57話 スカイブルーの少女
「お久しぶりですね。よくわかりましたね?」
「クロくん、身長は少し伸びたのかな?でも、顔は変わってないもん」
「身長は、だいぶ伸びたはずです」
俺より、少し背の高いスカイブルーの少女に言い返す。
昔は、同じくらいの背丈だっはずなのに…
別に彼女が、高身長というわけではない。
俺が、可愛らしい少女の背丈という現実があるだけだった。
「っていうか、何その口調と服装。女の子みたいで気持ち悪いよ」
「うるさいですね」
2年近くもアリスちゃんとして、過ごしたんだから、仕方ないだろう。
そんな俺達を少し離れた場所で、眺めているマリオン。
場所は、奴隷市場の中。
時は少し遡る。
…
……
………
「…クロくん?」
少し大人びたスカイブルーの彼女は、言った。
「あぁ」
懐かしい呼び名に、思わず反応する。
俺の反応に確信を得た彼女は、やっぱり!という顔で、こちらに駆け寄る。
「何かしら?」
そして、反応したのはマリオンもだった。
少し不機嫌そうな声色で、呟く。
こちらへ不用意に駆け寄る少女に対して、女騎士が主人の前に立つ。
不穏な空気が一瞬流れ、
「失礼」
青髪の少女の肩をつかんで、制止させたのは主人と思われる女傭兵であった。
縮地を使ったのかと思う程、一瞬で青髪の少女の後ろに立って右手をかけている。
青髪の少女は、急に制止され、うわっと声をあげた。
「ガレオン子爵と、お見受けいたします。
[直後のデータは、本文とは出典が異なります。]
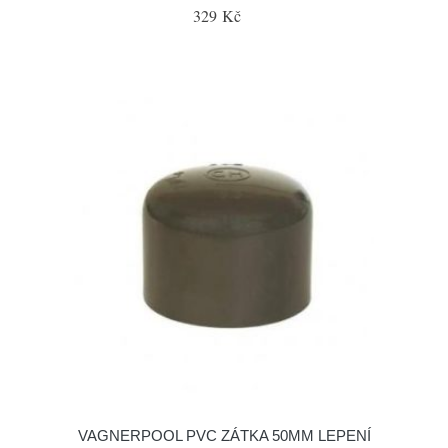
329 Kč
VAGNERPOOL PVC ZÁTKA 50MM LEPENÍ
うちの弟子が、失礼を致しました」
女傭兵はそう言うと、マリオンに向かって、頭を下げた。
マリオンは、女傭兵の顔に見覚えがあったようで、
「あら、紅蓮のフレイラでは?あなたが、ここにいるという事は…参戦、感謝致しますわ」
名の知れた傭兵のようで、護衛の騎士達はあれが紅蓮なのかと囁いている。
そして、不穏な空気が消えると、俺達が同じ奴隷商人の屋敷にいたという事がわかり、二人で昔話でもしてきていいわよと、マリオンの許可が降りたのだった。
…
……
………
「クロくんは、貴族様に仕えているんだね。その格好は、護衛の変装なのかな?」
私の口調と服装を、好意的に解釈したのか、勘違いしだす。
「でも、貴族様の護衛剣士か。さすが、ボクより強かっただけはあるよね」
「いや…」
「ボクも、お師匠様から、かなり凄いって言われてるんだよ?」
昔より言葉遣いが荒く、男っぽい口調になった彼女だが、人の話を聞かない癖は変わっていないようだった。
「護衛でもないし、剣士でもない」
「えぇー?」
信じられないという彼女の声が響いたところで、マリオンに手招きされた。
あちらはあちらで、女傭兵との談笑が終わったようだ。
「マリオン様から、呼ばれた」
戻らないと、と彼女に告げると、
「…クロくん、またボクの名前呼ばなかった」
スカイブルーの少女は、悲しげに呟く。
俺は彼女に手を振り、
「またな、アイリス」
スカイブルーの少女は、満面の笑みで手を振り返した。